[[ Data shown open ]]

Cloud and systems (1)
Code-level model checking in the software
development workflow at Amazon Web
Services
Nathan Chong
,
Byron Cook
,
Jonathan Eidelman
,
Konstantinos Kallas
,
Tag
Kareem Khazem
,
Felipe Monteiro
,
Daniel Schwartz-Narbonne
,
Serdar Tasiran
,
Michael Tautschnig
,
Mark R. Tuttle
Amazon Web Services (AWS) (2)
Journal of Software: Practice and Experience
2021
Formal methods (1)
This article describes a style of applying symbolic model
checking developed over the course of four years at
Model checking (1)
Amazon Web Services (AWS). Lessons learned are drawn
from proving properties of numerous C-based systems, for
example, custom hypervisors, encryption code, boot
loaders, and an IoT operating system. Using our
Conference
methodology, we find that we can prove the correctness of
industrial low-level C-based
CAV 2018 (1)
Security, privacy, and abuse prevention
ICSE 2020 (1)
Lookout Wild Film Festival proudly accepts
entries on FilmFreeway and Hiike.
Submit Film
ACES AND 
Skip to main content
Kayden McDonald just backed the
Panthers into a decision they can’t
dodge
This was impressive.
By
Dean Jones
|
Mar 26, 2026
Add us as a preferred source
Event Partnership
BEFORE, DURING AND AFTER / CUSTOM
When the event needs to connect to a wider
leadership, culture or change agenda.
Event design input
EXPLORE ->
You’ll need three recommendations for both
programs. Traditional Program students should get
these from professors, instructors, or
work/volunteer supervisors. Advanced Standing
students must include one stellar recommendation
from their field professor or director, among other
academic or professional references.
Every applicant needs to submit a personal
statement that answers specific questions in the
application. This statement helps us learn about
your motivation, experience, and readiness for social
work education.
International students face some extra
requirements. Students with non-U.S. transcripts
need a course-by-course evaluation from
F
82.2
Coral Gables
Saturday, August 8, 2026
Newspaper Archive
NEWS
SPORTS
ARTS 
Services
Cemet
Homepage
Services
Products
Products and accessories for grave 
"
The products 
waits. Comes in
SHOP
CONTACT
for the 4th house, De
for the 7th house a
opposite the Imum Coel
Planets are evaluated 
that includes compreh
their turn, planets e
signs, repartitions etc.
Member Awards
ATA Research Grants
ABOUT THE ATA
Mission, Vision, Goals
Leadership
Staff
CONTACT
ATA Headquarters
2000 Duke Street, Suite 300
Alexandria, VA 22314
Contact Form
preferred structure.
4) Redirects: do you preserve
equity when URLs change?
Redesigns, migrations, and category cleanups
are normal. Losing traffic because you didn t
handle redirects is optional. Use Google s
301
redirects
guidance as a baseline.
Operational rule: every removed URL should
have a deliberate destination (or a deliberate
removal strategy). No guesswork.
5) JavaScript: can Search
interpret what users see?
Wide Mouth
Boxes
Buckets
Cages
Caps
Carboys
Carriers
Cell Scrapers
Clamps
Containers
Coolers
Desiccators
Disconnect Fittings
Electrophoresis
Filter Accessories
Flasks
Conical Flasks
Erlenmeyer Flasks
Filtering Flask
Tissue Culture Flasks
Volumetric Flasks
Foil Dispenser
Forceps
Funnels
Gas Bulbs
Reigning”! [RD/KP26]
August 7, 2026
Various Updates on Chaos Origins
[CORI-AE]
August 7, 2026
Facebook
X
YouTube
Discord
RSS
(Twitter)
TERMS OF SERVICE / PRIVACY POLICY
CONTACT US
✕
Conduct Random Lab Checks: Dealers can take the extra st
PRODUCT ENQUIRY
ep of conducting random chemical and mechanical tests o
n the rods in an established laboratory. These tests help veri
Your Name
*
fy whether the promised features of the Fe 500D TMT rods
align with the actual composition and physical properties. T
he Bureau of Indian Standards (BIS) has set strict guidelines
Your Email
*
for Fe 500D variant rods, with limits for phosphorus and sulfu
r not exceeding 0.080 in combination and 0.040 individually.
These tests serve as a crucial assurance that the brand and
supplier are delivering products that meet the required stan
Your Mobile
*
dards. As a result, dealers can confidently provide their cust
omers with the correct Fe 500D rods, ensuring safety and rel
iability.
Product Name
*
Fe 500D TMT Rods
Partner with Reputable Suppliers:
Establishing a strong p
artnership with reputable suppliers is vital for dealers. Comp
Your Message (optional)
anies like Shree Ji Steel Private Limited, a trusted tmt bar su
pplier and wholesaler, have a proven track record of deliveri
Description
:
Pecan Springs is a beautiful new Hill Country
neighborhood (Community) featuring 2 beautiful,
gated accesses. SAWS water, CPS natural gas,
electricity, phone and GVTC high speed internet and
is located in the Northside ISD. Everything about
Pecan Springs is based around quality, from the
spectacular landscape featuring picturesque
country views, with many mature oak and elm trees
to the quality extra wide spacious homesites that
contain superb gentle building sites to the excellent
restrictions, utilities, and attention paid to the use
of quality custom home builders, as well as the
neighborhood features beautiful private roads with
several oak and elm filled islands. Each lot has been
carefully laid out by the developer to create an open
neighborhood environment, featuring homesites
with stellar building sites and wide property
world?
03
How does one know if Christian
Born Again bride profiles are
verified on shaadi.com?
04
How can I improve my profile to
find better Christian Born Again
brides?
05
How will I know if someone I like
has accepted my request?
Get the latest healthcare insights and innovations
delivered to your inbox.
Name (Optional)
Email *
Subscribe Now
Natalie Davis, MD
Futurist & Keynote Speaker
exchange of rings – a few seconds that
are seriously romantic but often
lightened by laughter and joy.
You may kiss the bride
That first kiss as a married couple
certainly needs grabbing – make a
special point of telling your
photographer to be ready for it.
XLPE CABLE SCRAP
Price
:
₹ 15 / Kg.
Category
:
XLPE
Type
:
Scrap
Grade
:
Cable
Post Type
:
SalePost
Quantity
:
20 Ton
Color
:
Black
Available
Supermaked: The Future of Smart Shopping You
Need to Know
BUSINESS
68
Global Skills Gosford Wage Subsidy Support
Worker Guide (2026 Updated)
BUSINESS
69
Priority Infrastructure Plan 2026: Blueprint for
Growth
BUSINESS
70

[[ Data shown closed ]]

- Your goal -
Transcribe only, please, the lines from the first line of the records through the line with "work education.". Both of those lines are included.

- Task response -
Cloud and systems (1)
Code-level model checking in the software
development workflow at Amazon Web
Services
Nathan Chong
,
Byron Cook
,
Jonathan Eidelman
,
Konstantinos Kallas
,
Tag
Kareem Khazem
,
Felipe Monteiro
,
Daniel Schwartz-Narbonne
,
Serdar Tasiran
,
Michael Tautschnig
,
Mark R. Tuttle
Amazon Web Services (AWS) (2)
Journal of Software: Practice and Experience
2021
Formal methods (1)
This article describes a style of applying symbolic model
checking developed over the course of four years at
Model checking (1)
Amazon Web Services (AWS). Lessons learned are drawn
from proving properties of numerous C-based systems, for
example, custom hypervisors, encryption code, boot
loaders, and an IoT operating system. Using our
Conference
methodology, we find that we can prove the correctness of
industrial low-level C-based
CAV 2018 (1)
Security, privacy, and abuse prevention
ICSE 2020 (1)
Lookout Wild Film Festival proudly accepts
entries on FilmFreeway and Hiike.
Submit Film
ACES AND 
Skip to main content
Kayden McDonald just backed the
Panthers into a decision they can’t
dodge
This was impressive.
By
Dean Jones
|
Mar 26, 2026
Add us as a preferred source
Event Partnership
BEFORE, DURING AND AFTER / CUSTOM
When the event needs to connect to a wider
leadership, culture or change agenda.
Event design input
EXPLORE ->
You’ll need three recommendations for both
programs. Traditional Program students should get
these from professors, instructors, or
work/volunteer supervisors. Advanced Standing
students must include one stellar recommendation
from their field professor or director, among other
academic or professional references.
Every applicant needs to submit a personal
statement that answers specific questions in the
application. This statement helps us learn about
your motivation, experience, and readiness for social
work education.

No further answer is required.